Almost everyone in Liverpool knows someone who was affected by the disaster, and to date the families of the victims feel that justice has not been served by the government. Over the course of three decades, these families have campaigned tirelessly for truth and justice. Nobody has been held accountable for what happened, nor for the efforts to shift the blame onto the victims by police and media outlets. Any supporter of the Liverpool team will be familiar with the phrase “Justice for the 97.” The number “97” is engraved on the back of every Liverpool jersey in memory of those who died.

It is one slogan, however, that particularly captures the spirit of the Hillsborough campaigners for justice, and it can be found on a large banner on the Kop, the most-renowned stand at Anfield stadium. The banner reads, “We Climbed the Hill in Our Own Way,” a lyric taken from Pink Floyd’s 1971 track “Fearless” (a song that features a sample of the Kop in full voice). As Liverpool journalist Dan Kay explains, the banner’s wording “commemorate[s] the unstinting efforts of the countless people who fought against seemingly-insurmountable odds to change the public record of what happened at Hillsborough and overturn the initial flawed inquest verdicts of accidental death.

In Liverpool, while justice for victims of the disaster remains elusive, their memory will live on for as long as the community and the football club keep it alive. Because of this refusal to forget, stadiums in England were redesigned so that a repetition of Hillsborough would be much less likely to happen.
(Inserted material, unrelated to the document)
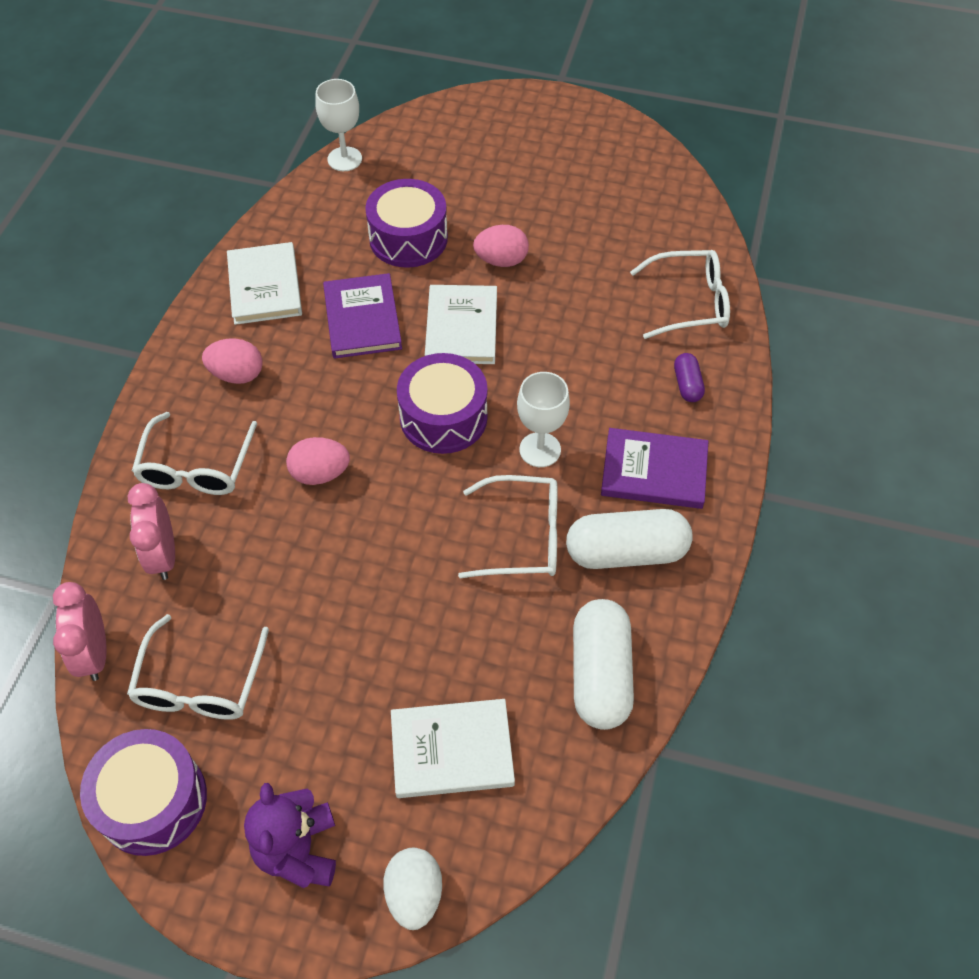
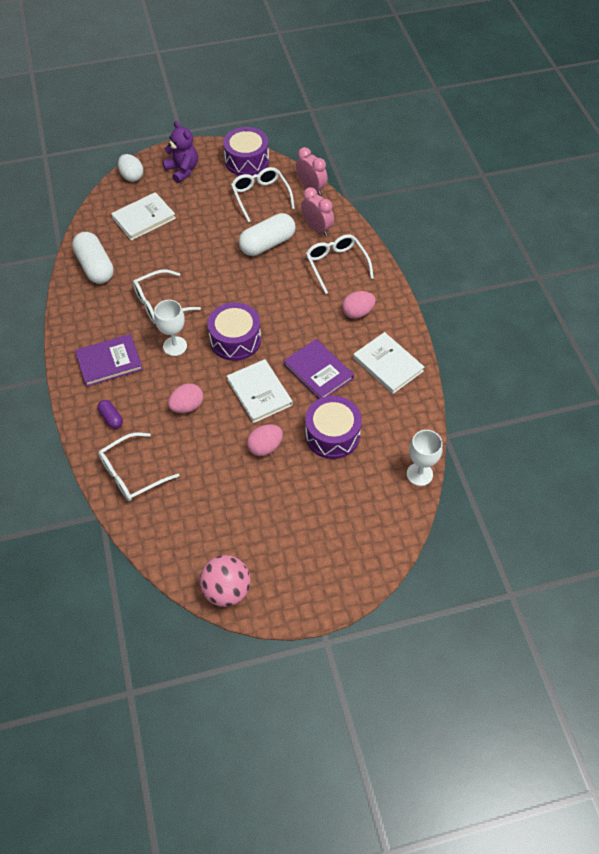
camera: 150 degrees right, 0 degrees up
(320, 473) = (276, 288): pink egg -> pink egg (187, 406)
(626, 552) = (106, 318): white capsule -> white capsule (267, 244)
(637, 148) = (226, 590): none -> pink ball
While the underlying causes of tragedy in Lebanon and England are vastly different, the reality is that real change is especially hard to come by in the Lebanese context. Nevertheless, in Beirut as in Liverpool, community initiatives to fight for what is right, against the odds, seem to be the only serious path to preserving collective memory and preventing a reoccurrence of the worst. We must stand with such campaigns despite the steepness of the hills we may have to climb.